In the aftermath of the Washington Naval Treaty and it's restrictions on battleship construction, the focus in construction of the major navies of the world shifted to
the cruiser. The Washington Treaty had no restrictions on the quantity of cruisers that each power could build. They could build as many as they could afford. The
only restrictions were qualitative. Displacement could not exceed 10,000-tons and the guns could not exceed 8-inches. The 1920s saw the powers grinding out
cruisers that were build to the maximum size allowed. For the Royal Navy it was the
County Class cruisers. They were just called cruisers at first since the division
between heavy cruisers and light cruisers based on gun size was a product of the London Treaty of 1930. The
County Class heavy cruisers were produced in three
batches. The largest batch was the first, called the
Kent Class. The Kent Class consisted of HMS Berwick, HMS Cornwall, HMS Kent, HMS Cumberland, HMS
Suffolk
, HMAS Canberra, and HMAS Australia. The second group was called the London Class and consisted of HMS Sussex, HMS Devonshire, HMS London,
and
HMS Shropshire, later HMAS Shropshire. The last group was called the Norfolk Class and consisted of HMS Dorsetshire, and HMS Norfolk. The British
cruisers were criticized in comparison to other countries design and appeared to be undergunned in comparison with a high freeboard, which made an attractive
target. However, the Royal Navy had world-wide commitments that required seakeeping ability necessitating a high freeboard.

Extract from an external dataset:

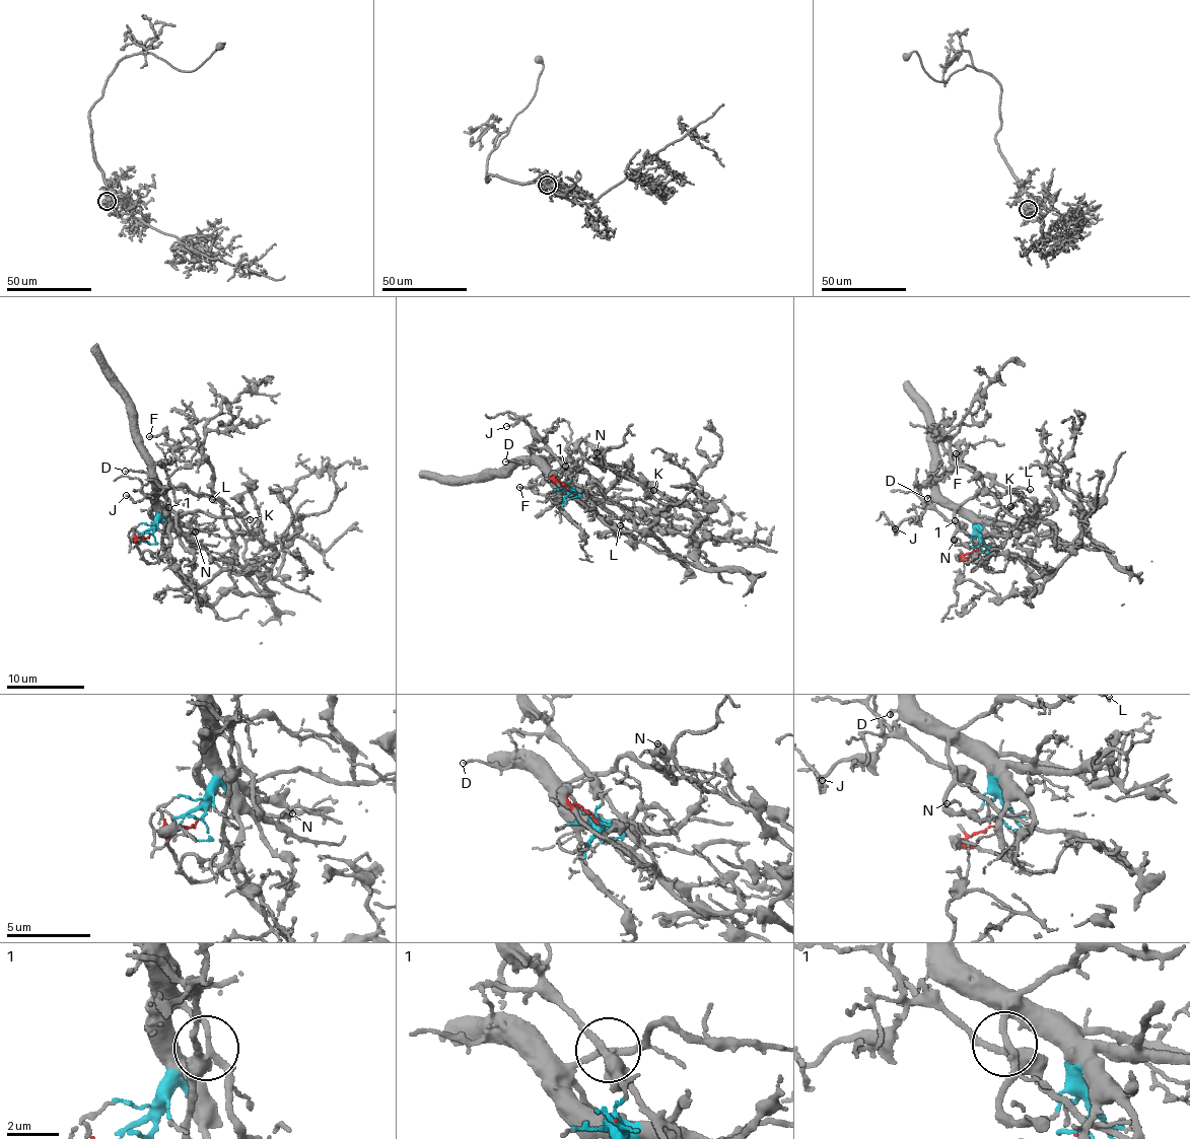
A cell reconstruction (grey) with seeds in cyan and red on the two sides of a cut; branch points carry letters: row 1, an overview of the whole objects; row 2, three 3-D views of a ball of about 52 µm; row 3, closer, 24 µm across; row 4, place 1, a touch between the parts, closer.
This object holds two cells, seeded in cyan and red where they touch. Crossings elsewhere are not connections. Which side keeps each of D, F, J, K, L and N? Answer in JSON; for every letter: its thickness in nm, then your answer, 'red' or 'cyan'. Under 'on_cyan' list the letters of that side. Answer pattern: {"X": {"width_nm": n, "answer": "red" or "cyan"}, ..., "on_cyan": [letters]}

Neptun Models of Germany makes largest and finest 1:1250 scale models of the warships of the different navies of World War Two. Neptun models come
prepainted in a monotone gray with small details painted in other colors.
Neptun does have two more expensive lines that have camouflage patterns, with the most
expensive line having rigging as well. The more expensive lines are limited to a comparative handful of ship classes.
Neptun produces five different models of the
County Class heavy cruiser. Berwick and Suffolk from the Kent Class, Sussex and London from the London Class and Norfolk Class. The Neptun HMS Suffolk
(
Neptun 1134A) is the cruiser in its 1942 fit. The Suffolk was not overall gray in 1942 but instead wore a modified Admiralty Disruptive camouflage scheme using
507B, 507C and MS2 or MS3. One unique characteristic of the
Suffolk camouflage in 1942 was the white funnel tops with a thick black band separating the white
tops from the camouflaged lower part of the funnels. This was designed to make the funnels appear shorter that they really were. (
British and Commonwealth
Warship Camouflage of WWII
by Malcolm Wright at page 67)  The detail on this small metal model is phenomenal. The inclined ladders, although lacking hand rails
are not solid, blocky aztec steps but actually appear as ladders. The 1942 fit also has additional delicate antiaircraft guns with excellent thin barrels. The
Suffolk also
has the large block aircraft hangar aft that several of the
County Class carried. Suffolk received hers in a 1938 refit.